### Required work
Copy exactly the stretch of data below from the line with "[294,1003,349,1017] [294,1024,394,1038] wrap()" through the line with "[891,257,1046,277] batches, which", including both of those lines.

### Exercise data

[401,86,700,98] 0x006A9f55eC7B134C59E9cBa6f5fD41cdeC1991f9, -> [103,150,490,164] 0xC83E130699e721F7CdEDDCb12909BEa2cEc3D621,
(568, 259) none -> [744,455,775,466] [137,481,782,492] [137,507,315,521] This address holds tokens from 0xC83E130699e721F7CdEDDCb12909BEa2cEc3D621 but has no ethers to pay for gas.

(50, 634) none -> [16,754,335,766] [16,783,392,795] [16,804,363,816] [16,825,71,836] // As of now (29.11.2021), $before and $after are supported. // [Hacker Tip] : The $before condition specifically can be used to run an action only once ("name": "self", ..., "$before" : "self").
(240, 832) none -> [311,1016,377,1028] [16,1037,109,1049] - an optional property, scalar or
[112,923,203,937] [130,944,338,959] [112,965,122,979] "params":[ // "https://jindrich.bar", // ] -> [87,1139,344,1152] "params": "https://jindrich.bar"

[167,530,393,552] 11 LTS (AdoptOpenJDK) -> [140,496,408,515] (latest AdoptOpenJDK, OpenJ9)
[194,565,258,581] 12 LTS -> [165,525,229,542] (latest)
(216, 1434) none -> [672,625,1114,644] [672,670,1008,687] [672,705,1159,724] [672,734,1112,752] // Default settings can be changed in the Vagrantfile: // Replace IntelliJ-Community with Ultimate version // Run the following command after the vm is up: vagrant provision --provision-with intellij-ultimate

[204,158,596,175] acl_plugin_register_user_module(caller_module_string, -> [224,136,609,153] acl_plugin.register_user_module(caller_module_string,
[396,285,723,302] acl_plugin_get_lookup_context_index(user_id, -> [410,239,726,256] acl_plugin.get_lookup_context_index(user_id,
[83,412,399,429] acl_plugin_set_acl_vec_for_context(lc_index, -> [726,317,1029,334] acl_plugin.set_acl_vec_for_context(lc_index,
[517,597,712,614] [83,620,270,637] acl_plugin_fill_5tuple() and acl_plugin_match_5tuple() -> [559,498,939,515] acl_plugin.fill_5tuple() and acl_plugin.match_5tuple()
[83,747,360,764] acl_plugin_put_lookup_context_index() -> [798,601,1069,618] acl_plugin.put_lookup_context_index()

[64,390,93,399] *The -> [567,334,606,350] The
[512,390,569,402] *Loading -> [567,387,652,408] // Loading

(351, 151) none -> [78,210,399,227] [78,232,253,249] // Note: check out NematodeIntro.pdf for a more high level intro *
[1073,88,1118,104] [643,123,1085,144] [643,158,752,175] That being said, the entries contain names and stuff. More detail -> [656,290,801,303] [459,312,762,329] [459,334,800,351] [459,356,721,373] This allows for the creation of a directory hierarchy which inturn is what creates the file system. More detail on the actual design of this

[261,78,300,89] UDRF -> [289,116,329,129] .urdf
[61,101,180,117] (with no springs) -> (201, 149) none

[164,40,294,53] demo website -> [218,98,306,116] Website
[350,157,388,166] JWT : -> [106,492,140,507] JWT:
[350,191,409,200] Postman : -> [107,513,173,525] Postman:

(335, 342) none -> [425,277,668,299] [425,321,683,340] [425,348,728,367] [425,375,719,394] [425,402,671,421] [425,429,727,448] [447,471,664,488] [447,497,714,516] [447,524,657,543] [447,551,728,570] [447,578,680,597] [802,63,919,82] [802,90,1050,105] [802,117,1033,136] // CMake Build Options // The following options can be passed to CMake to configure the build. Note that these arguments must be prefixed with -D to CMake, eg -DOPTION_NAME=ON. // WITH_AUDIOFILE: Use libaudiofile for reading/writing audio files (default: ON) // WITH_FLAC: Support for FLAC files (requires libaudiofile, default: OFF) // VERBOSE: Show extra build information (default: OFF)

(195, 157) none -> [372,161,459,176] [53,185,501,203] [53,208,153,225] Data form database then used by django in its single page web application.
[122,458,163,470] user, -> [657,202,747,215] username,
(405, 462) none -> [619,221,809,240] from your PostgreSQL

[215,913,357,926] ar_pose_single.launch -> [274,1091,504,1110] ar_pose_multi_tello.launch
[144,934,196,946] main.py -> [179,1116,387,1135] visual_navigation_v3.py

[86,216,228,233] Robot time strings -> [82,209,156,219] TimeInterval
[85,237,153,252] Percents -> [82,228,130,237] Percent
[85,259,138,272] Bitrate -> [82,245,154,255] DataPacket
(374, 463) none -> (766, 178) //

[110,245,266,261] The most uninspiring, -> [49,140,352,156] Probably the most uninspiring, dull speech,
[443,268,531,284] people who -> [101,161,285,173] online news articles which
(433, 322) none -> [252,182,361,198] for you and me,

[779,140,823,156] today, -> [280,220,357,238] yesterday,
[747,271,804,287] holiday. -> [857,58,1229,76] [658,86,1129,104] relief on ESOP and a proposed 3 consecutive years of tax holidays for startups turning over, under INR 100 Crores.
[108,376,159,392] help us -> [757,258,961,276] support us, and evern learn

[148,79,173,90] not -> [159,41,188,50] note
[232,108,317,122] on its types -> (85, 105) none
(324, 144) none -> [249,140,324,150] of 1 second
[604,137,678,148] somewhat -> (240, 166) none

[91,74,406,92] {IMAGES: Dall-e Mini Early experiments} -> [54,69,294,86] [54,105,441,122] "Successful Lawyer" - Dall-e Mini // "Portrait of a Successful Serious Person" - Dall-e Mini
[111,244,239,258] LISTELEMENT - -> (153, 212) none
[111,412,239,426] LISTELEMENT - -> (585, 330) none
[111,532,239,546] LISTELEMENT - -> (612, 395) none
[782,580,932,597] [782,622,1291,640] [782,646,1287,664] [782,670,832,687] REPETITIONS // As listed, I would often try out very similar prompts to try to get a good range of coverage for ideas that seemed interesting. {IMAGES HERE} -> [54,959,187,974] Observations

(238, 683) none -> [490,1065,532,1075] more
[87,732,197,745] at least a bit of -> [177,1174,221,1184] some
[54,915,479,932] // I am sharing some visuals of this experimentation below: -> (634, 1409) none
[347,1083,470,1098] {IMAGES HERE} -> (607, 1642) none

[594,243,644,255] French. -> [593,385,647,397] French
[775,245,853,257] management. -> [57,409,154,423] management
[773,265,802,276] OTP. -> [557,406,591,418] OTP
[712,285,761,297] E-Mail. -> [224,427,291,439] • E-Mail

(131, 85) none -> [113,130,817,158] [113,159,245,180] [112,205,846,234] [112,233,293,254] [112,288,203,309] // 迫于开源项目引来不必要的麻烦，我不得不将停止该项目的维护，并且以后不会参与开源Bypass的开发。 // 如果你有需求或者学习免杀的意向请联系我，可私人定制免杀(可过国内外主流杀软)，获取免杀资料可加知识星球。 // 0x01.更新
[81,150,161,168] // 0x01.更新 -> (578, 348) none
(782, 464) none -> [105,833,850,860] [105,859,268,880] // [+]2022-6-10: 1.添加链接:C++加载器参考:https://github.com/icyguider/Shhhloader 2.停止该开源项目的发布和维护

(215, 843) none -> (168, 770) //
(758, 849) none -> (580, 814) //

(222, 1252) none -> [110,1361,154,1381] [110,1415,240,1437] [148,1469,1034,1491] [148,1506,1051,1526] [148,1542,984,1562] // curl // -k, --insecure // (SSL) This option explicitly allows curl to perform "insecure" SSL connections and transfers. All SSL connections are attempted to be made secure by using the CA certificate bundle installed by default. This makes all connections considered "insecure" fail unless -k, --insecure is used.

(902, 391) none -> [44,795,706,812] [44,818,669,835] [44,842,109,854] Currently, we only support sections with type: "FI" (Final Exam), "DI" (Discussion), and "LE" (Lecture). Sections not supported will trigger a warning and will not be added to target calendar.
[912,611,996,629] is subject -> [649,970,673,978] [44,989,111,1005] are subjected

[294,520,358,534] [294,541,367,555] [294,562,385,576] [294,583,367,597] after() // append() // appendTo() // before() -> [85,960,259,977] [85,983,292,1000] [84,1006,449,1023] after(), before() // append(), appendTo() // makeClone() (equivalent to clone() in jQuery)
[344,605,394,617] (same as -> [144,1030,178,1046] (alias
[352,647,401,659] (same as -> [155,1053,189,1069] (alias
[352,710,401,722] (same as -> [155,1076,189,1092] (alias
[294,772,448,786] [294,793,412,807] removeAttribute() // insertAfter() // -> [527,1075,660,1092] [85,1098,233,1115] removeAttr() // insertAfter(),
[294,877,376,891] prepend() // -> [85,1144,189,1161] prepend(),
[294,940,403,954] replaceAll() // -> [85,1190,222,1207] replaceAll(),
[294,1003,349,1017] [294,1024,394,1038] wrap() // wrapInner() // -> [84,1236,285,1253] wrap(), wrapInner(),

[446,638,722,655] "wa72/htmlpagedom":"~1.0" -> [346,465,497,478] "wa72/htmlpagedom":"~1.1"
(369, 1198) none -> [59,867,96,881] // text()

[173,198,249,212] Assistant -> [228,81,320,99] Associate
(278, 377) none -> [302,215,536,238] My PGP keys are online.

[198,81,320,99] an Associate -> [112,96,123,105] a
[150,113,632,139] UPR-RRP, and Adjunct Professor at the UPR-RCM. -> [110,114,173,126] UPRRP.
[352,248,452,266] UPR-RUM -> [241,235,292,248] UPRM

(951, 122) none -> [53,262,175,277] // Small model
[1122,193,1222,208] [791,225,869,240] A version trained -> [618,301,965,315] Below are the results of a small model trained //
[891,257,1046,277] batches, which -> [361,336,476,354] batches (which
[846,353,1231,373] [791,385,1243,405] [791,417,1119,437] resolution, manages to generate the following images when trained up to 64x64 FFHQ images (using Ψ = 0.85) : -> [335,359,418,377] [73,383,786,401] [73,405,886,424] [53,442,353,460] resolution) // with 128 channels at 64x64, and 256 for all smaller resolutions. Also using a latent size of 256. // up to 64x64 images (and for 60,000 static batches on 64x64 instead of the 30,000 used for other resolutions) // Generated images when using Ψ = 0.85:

### Answer box
[294,1003,349,1017] [294,1024,394,1038] wrap() // wrapInner() // -> [84,1236,285,1253] wrap(), wrapInner(),

[446,638,722,655] "wa72/htmlpagedom":"~1.0" -> [346,465,497,478] "wa72/htmlpagedom":"~1.1"
(369, 1198) none -> [59,867,96,881] // text()

[173,198,249,212] Assistant -> [228,81,320,99] Associate
(278, 377) none -> [302,215,536,238] My PGP keys are online.

[198,81,320,99] an Associate -> [112,96,123,105] a
[150,113,632,139] UPR-RRP, and Adjunct Professor at the UPR-RCM. -> [110,114,173,126] UPRRP.
[352,248,452,266] UPR-RUM -> [241,235,292,248] UPRM

(951, 122) none -> [53,262,175,277] // Small model
[1122,193,1222,208] [791,225,869,240] A version trained -> [618,301,965,315] Below are the results of a small model trained //
[891,257,1046,277] batches, which -> [361,336,476,354] batches (which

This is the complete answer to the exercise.